[Data for this task]
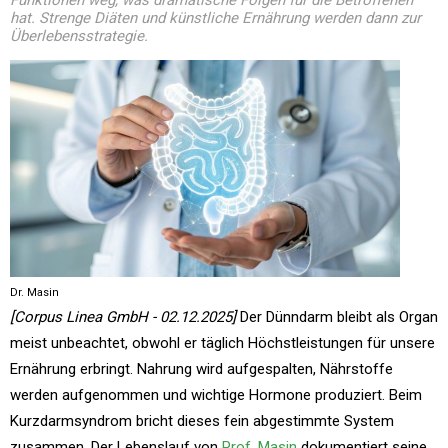
Funktionen weg, was dramatische Folgen für die Betroffenen
hat. Strenge Diäten und künstliche Ernährung werden dann zur
Überlebensstrategie.
Dr. Masin
[Corpus Linea GmbH - 02.12.2025]
Der Dünndarm bleibt als Organ
meist unbeachtet, obwohl er täglich Höchstleistungen für unsere
Ernährung erbringt. Nahrung wird aufgespalten, Nährstoffe
werden aufgenommen und wichtige Hormone produziert. Beim
Kurzdarmsyndrom bricht dieses fein abgestimmte System
zusammen. Der Lebenslauf von
Prof. Masin
dokumentiert seine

[Goal of the exercise] Once the line with "Ernährung erbringt. Nahrung" has been found in the records above, retype it and every line after it exactly, and include nothing else.

[Response to the exercise]
Ernährung erbringt. Nahrung wird aufgespalten, Nährstoffe
werden aufgenommen und wichtige Hormone produziert. Beim
Kurzdarmsyndrom bricht dieses fein abgestimmte System
zusammen. Der Lebenslauf von
Prof. Masin
dokumentiert seine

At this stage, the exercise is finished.